Je prends tous les paris : l’aéroport Notre Dame des Landes ne sera pas construit. Il est évident que les inconvénients pour le gouvernement de construire un nouvel aéroport l’emportent largement sur la modernisation de l’actuel aéroport de Loire Atlantique : coût, risques de manifestations violentes, départ probable de Nicolas Hulot etc….
Ce ne sera pas la première fois que l’on négligera la volonté populaire exprimée par référendum : le 29 mai 2005 le peuple français avait rejeté la nouvelle constitution européenne ce qui n’a pas empêché l’adoption par le Congrès, quelques mois plus tard de celle-ci.

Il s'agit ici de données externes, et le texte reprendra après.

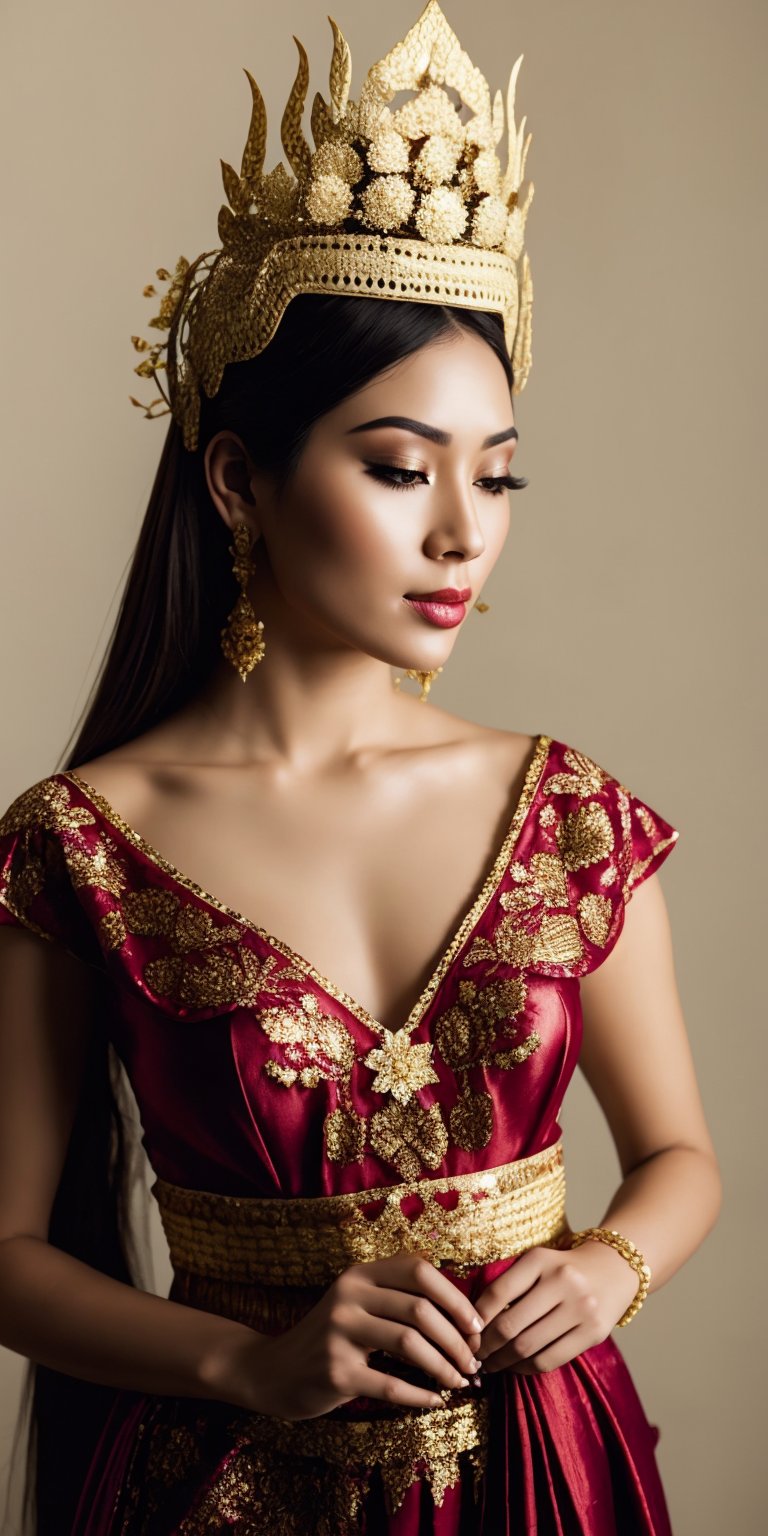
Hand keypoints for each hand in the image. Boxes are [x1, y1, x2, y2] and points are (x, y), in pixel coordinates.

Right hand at [223, 1249, 484, 1419]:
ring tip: (460, 1381)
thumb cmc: (332, 1338)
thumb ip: (398, 1299)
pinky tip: (436, 1401)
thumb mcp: (358, 1304)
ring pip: (409, 1344)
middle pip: (420, 1310)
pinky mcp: (335, 1372)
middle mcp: (348, 1296)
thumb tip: (464, 1316)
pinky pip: (390, 1385)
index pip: (419, 1270)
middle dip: (456, 1339)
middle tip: (474, 1362)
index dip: (455, 1297)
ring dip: (444, 1367)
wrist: (274, 1371)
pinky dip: (421, 1395)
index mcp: (360, 1274)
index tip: (475, 1325)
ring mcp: (339, 1333)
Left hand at [468, 1239, 639, 1376]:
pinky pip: (550, 1360)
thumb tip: (472, 1323)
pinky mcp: (594, 1332)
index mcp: (541, 1260)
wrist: (613, 1269)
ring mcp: (581, 1308)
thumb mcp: (536, 1263)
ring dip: (502, 1362)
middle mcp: (563, 1282)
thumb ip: (508, 1285)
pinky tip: (515, 1366)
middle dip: (485, 1346)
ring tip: (490, 1365)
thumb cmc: (562, 1270)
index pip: (497, 1293)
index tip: (465, 1333)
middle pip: (510, 1326)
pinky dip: (526, 1368)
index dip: (476, 1319)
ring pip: (528, 1347)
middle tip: (473, 1356)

Parallèlement le gouvernement actuel affiche une détermination à libérer la soi-disant zone à défendre (ZAD) occupée depuis des années par des extrémistes violents qui de toute façon n’ont pas l’intention de partir.
Il va donc falloir employer la force publique pour rétablir l’ordre. Or c’est une véritable opération de guérilla qui s’annonce.
Depuis des années les gouvernements de droite comme de gauche ont pris de regrettables initiatives visant à enlever aux forces de l’ordre des moyens tactiques d’agir.
La France est probablement la seule démocratie du monde où on constate une intervention incessante du pouvoir exécutif dans la bonne conduite des opérations des forces de l’ordre et de la justice, y compris dans des moments particulièrement tendus comme la neutralisation de Mohammed Merah.
Un ministre de l’Intérieur est bien entendu responsable et décideur mais il n’a pas à se substituer aux professionnels sur place pour donner des ordres opérationnels. Ceci est fondamental le gouvernement doit fixer des objectifs et une stratégie en accord avec les lois votées au parlement mais c’est aux services opérationnels à déterminer les moyens et les tactiques.
En d’autres termes ce n’est pas au gouvernement à décider s’il faut tel ou tel type de matériel pour rétablir l’ordre : c’est ainsi que sous le coup de l’émotion et pour des raisons purement politiciennes sans demander l’avis des services spécialisés les gouvernements de droite et de gauche se sont illustrés en supprimant des outils bien utiles .
Je fais bien sûr référence à la suppression des voltigeurs de la Préfecture de police par Pasqua et Pandraud en 1986 après la mort de Malik Oussékine et à l’interdiction de l’usage des grenades offensives par Cazeneuve après la mort de Rémi Fraisse à Sivens en 2014..
Toute opération de maintien de l’ordre comporte un risque et les réactions politiciennes, purement émotives, érodent peu à peu les capacités opérationnelles de forces de police et de gendarmerie. Pourquoi ne pas interdire aux services de police l’utilisation des armes à feu en cas de « bavure » et aussi des voitures en cas d’accident ?
Par ailleurs, depuis des années, on applique la théorie bien connue de disperser les manifestants au lieu de les interpeller : cette théorie est valable pour les manifestations traditionnelles mais en aucun cas lors des manifestations violentes : les casseurs partent et reviennent et très peu sont interpellés et encore moins condamnés.
Notre système judiciaire est ainsi fait qu’il faut pouvoir imputer une faute individuelle à un casseur pour pouvoir le condamner avec tous les inconvénients liés à la preuve quand des émeutiers sont casqués et nombreux.
Or, après les événements de 1968, le Parlement avait voté la loi du 8 juin 1970 qui instaurait la responsabilité collective et non plus individuelle pour les infractions commises lors d’émeutes ou en bande organisée.
Cet outil juridique était bien utile, il a été supprimé dès l’arrivée de la gauche au pouvoir le 23 décembre 1981 ce qui n’était pas une surprise car inscrit dans le programme de François Mitterrand mais jamais rétabli par la droite quand elle est revenue aux affaires.
Enfin Notre Dame des Landes n’est pas une situation de prise d’otages mais une situation de non droit. En d’autres termes, il n’y a aucune urgence à se précipiter pour rétablir l’ordre avec tous les risques de mort et de blessures inhérents à toute intervention et ceci que ce soit du côté des forces de l’ordre ou des émeutiers.
Bien au contraire, la bonne tactique consisterait à encercler la ZAD, à couper les ressources énergétiques et attendre la sortie des émeutiers quelle que soit la durée.
Mais ceci ne se fera pas car cette tactique n’est jamais employée : on aura donc et cela est à peu près certain des affrontements violents dont l’issue est incertaine à partir du moment où le Président et le Ministre de l’Intérieur sont près à reculer en cas de décès d’un manifestant, hypothèse qu’il ne faut surtout pas écarter.
Attendons sereinement le mois de janvier pour voir comment cette situation aberrante d’occupation illégale de terrains par des émeutiers se réglera en n’oubliant pas l’écrasante responsabilité des gouvernements précédents qui n’ont jamais eu ni la volonté et encore moins le courage de rétablir l’ordre public.